Biofuel has huge potential to stimulate rural development and to generate employment. Benefits to the environment as well as energy security are key factors working in favour of biofuels.
There has been a very positive shift towards the growth of biofuel as an energy source due to subsidies and incentives offered by the Indian government. Bio-ethanol has been allotted a concessional excise duty of 16 percent and is also exempted from excise duty. Currently, there are no other central tax and duties which are being proposed or planned to be levied on biofuels.
The Indian approach towards the biofuel energy sector has been different to the current international approach as India’s focus has been on non-feedstock which are raised on degraded or wasteland thus avoiding the conflict of fuel vs. food security. India's policy surrounding biofuels favours utilisation of indigenous biomass food stocks for the production of biofuel. The goal of the policy has been to ensure that a minimum level of biofuels become readily available in the market to meet the demand at any given time. An indicative target proposed to be implemented by 2017 is to have of 20 percent blending of biofuels, both for bio-diesel and bio-ethanol.
To make the issues of fuel vs. food security irrelevant in the Indian context, the development focus is to utilise waste, degraded forest and non-forest lands only for cultivation of shrubs and trees bearing non-edible oil seeds for production of bio-diesel fuel.
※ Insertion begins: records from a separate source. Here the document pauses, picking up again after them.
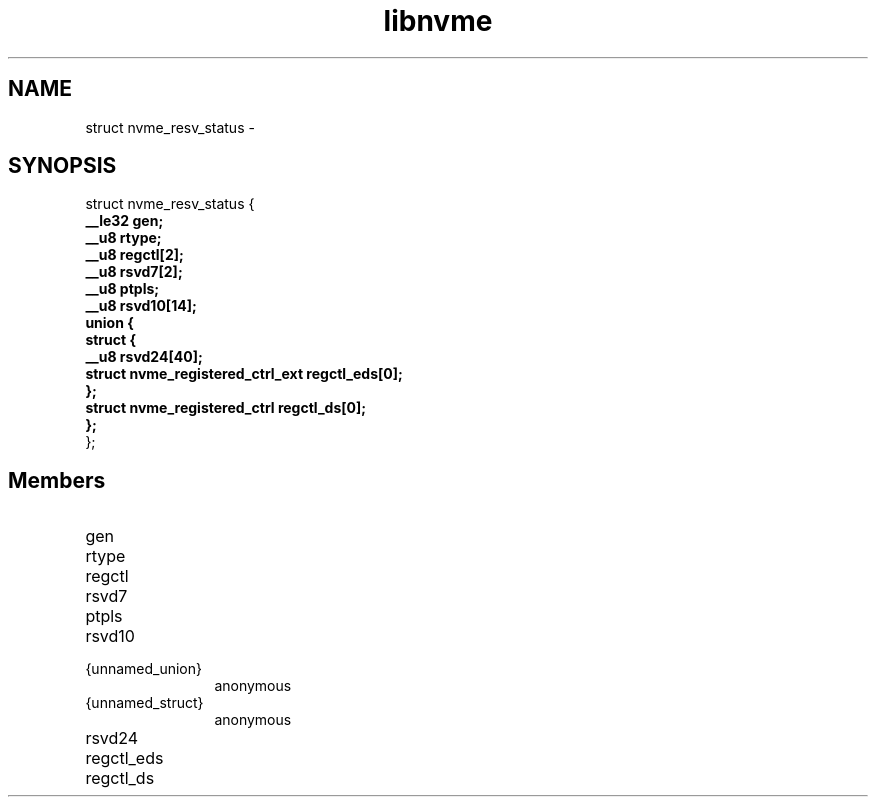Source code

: .TH "libnvme" 9 "struct nvme_resv_status" "February 2022" "API Manual" LINUX
.SH NAME
struct nvme_resv_status \- 
.SH SYNOPSIS
struct nvme_resv_status {
.br
.BI "    __le32 gen;"
.br
.BI "    __u8 rtype;"
.br
.BI "    __u8 regctl[2];"
.br
.BI "    __u8 rsvd7[2];"
.br
.BI "    __u8 ptpls;"
.br
.BI "    __u8 rsvd10[14];"
.br
.BI "    union {"
.br
.BI "      struct {"
.br
.BI "        __u8 rsvd24[40];"
.br
.BI "        struct nvme_registered_ctrl_ext regctl_eds[0];"
.br
.BI "      };"
.br
.BI "      struct nvme_registered_ctrl regctl_ds[0];"
.br
.BI "    };"
.br
.BI "
};
.br

.SH Members
.IP "gen" 12
.IP "rtype" 12
.IP "regctl" 12
.IP "rsvd7" 12
.IP "ptpls" 12
.IP "rsvd10" 12
.IP "{unnamed_union}" 12
anonymous
.IP "{unnamed_struct}" 12
anonymous
.IP "rsvd24" 12
.IP "regctl_eds" 12
.IP "regctl_ds" 12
The price dependency is also worked out so that future growth of biofuel is not hindered by the rise of diesel or the petroleum price. For the moment, the Minimum Purchase Price (MPP) for bio-diesel will be linked to the prevailing retail diesel price and based on actual production cost and import price of bio-ethanol. If the prices of diesel or petroleum fall below the minimum purchase price decided by the government in order to compensate the oil marketing companies (OMC).
Although India’s Ministry of New and Renewable Energy has strongly implemented and supported policy and budgetary support for renewable energy over the years, there are still a few major barriers that are hindering the substantial growth of renewable energy in India. There needs to be huge policy reformations in order to conceal the innovation induction, and strategies to up-scale deployment and provide investor’s access to capital through technology development and adaptation.